─── Data rows
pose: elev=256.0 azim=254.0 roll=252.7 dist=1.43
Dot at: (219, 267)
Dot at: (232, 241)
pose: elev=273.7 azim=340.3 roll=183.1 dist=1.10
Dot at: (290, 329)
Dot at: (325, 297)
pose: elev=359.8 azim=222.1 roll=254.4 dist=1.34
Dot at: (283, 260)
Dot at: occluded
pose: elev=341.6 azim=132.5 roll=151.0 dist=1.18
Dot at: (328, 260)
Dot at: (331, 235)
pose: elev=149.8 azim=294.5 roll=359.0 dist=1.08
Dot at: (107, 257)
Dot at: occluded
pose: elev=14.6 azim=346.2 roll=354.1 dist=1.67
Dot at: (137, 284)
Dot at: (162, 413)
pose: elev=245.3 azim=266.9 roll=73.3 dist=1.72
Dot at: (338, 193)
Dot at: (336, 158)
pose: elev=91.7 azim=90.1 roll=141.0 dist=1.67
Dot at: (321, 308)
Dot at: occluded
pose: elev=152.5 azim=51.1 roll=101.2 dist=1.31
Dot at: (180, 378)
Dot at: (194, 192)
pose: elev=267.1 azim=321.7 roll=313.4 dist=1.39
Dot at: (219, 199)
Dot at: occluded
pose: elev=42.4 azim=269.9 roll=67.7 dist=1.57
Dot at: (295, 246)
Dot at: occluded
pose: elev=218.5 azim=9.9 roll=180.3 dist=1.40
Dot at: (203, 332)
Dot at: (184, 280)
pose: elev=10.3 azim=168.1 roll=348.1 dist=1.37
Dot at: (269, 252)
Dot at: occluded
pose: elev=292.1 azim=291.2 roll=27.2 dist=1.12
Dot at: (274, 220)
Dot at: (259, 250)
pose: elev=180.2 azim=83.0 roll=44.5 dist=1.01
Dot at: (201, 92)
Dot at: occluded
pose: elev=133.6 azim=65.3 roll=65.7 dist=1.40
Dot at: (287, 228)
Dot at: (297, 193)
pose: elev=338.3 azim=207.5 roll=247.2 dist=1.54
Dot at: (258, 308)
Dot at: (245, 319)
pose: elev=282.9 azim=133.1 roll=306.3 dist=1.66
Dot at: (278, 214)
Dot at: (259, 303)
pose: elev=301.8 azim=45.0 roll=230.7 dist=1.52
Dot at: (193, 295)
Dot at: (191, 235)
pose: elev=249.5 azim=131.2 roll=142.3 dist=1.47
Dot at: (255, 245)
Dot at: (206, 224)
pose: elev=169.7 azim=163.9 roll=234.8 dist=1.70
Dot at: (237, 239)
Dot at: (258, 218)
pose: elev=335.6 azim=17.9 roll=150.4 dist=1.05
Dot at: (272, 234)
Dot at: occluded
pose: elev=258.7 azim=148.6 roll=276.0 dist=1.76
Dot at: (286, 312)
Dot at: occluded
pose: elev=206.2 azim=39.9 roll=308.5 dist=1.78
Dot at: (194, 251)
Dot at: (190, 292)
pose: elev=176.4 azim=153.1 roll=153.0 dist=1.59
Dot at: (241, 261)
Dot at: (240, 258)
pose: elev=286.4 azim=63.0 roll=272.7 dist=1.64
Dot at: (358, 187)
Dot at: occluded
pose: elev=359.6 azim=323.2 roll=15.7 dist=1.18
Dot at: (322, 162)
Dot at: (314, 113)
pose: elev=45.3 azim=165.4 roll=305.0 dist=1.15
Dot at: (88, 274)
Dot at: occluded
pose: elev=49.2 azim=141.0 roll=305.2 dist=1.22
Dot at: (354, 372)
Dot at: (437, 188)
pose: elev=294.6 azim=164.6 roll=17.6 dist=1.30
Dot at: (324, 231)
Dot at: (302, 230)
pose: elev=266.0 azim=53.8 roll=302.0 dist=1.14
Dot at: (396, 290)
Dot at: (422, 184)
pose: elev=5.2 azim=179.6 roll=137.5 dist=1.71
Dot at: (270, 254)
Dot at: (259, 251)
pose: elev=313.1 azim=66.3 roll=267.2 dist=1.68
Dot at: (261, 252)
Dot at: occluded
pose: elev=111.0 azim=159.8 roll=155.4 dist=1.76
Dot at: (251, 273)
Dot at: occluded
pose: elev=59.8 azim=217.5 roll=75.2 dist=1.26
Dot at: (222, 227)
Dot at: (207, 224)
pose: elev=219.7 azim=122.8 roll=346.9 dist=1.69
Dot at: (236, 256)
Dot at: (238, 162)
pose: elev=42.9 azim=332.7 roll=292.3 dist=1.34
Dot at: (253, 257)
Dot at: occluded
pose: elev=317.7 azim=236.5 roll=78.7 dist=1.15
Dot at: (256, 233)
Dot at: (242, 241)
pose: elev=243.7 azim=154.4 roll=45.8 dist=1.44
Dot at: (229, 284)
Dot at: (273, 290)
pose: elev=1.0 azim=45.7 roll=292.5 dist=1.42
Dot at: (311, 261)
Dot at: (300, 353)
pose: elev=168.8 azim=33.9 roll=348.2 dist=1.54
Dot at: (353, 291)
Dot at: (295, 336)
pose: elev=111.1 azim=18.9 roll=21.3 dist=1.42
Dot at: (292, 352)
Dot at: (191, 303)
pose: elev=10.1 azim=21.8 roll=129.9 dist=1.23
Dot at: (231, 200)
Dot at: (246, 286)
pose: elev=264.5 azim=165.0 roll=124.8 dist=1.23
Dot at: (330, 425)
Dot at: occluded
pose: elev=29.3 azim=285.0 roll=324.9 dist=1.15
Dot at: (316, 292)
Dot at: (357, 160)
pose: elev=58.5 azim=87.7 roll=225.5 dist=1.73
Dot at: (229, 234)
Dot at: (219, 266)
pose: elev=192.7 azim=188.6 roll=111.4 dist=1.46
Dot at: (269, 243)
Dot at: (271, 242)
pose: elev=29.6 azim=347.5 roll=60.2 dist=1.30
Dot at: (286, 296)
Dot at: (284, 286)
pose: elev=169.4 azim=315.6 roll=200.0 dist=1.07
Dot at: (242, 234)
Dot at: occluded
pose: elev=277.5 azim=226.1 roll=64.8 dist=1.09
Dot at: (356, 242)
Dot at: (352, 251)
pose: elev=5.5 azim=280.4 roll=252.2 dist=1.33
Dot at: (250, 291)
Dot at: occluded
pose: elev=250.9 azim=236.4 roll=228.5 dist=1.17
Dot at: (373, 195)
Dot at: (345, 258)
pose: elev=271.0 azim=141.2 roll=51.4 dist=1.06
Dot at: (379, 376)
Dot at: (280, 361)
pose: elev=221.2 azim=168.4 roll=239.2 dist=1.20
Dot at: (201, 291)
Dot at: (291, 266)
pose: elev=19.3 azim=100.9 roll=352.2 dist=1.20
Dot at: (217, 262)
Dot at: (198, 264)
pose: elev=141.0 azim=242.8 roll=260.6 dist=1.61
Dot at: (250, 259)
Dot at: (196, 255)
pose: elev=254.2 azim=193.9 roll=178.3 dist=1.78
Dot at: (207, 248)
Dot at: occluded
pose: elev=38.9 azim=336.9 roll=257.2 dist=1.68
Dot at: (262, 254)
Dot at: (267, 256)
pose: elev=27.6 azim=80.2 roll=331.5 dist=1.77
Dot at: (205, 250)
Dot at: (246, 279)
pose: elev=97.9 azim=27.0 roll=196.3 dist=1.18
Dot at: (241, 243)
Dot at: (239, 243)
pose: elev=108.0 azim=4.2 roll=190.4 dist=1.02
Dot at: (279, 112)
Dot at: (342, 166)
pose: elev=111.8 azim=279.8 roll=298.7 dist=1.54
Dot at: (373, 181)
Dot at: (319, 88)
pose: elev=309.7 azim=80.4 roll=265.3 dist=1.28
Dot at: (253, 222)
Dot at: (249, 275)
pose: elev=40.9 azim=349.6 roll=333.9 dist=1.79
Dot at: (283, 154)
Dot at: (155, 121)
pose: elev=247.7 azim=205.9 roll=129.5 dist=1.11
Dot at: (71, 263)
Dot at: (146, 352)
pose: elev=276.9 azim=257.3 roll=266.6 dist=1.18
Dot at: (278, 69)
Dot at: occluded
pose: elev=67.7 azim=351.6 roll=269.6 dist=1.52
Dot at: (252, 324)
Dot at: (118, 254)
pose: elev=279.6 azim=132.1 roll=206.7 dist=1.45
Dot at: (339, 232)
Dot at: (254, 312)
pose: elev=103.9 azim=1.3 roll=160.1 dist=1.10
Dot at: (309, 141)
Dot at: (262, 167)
──────
Problem requirements:
Reproduce the entries word for word, starting at the line that contains "pose: elev=192.7 azim=188.6" and ending at the final line of the entries, with both of those lines included.

Task solution:
pose: elev=192.7 azim=188.6 roll=111.4 dist=1.46
Dot at: (269, 243)
Dot at: (271, 242)
pose: elev=29.6 azim=347.5 roll=60.2 dist=1.30
Dot at: (286, 296)
Dot at: (284, 286)
pose: elev=169.4 azim=315.6 roll=200.0 dist=1.07
Dot at: (242, 234)
Dot at: occluded
pose: elev=277.5 azim=226.1 roll=64.8 dist=1.09
Dot at: (356, 242)
Dot at: (352, 251)
pose: elev=5.5 azim=280.4 roll=252.2 dist=1.33
Dot at: (250, 291)
Dot at: occluded
pose: elev=250.9 azim=236.4 roll=228.5 dist=1.17
Dot at: (373, 195)
Dot at: (345, 258)
pose: elev=271.0 azim=141.2 roll=51.4 dist=1.06
Dot at: (379, 376)
Dot at: (280, 361)
pose: elev=221.2 azim=168.4 roll=239.2 dist=1.20
Dot at: (201, 291)
Dot at: (291, 266)
pose: elev=19.3 azim=100.9 roll=352.2 dist=1.20
Dot at: (217, 262)
Dot at: (198, 264)
pose: elev=141.0 azim=242.8 roll=260.6 dist=1.61
Dot at: (250, 259)
Dot at: (196, 255)
pose: elev=254.2 azim=193.9 roll=178.3 dist=1.78
Dot at: (207, 248)
Dot at: occluded
pose: elev=38.9 azim=336.9 roll=257.2 dist=1.68
Dot at: (262, 254)
Dot at: (267, 256)
pose: elev=27.6 azim=80.2 roll=331.5 dist=1.77
Dot at: (205, 250)
Dot at: (246, 279)
pose: elev=97.9 azim=27.0 roll=196.3 dist=1.18
Dot at: (241, 243)
Dot at: (239, 243)
pose: elev=108.0 azim=4.2 roll=190.4 dist=1.02
Dot at: (279, 112)
Dot at: (342, 166)
pose: elev=111.8 azim=279.8 roll=298.7 dist=1.54
Dot at: (373, 181)
Dot at: (319, 88)
pose: elev=309.7 azim=80.4 roll=265.3 dist=1.28
Dot at: (253, 222)
Dot at: (249, 275)
pose: elev=40.9 azim=349.6 roll=333.9 dist=1.79
Dot at: (283, 154)
Dot at: (155, 121)
pose: elev=247.7 azim=205.9 roll=129.5 dist=1.11
Dot at: (71, 263)
Dot at: (146, 352)
pose: elev=276.9 azim=257.3 roll=266.6 dist=1.18
Dot at: (278, 69)
Dot at: occluded
pose: elev=67.7 azim=351.6 roll=269.6 dist=1.52
Dot at: (252, 324)
Dot at: (118, 254)
pose: elev=279.6 azim=132.1 roll=206.7 dist=1.45
Dot at: (339, 232)
Dot at: (254, 312)
pose: elev=103.9 azim=1.3 roll=160.1 dist=1.10
Dot at: (309, 141)
Dot at: (262, 167)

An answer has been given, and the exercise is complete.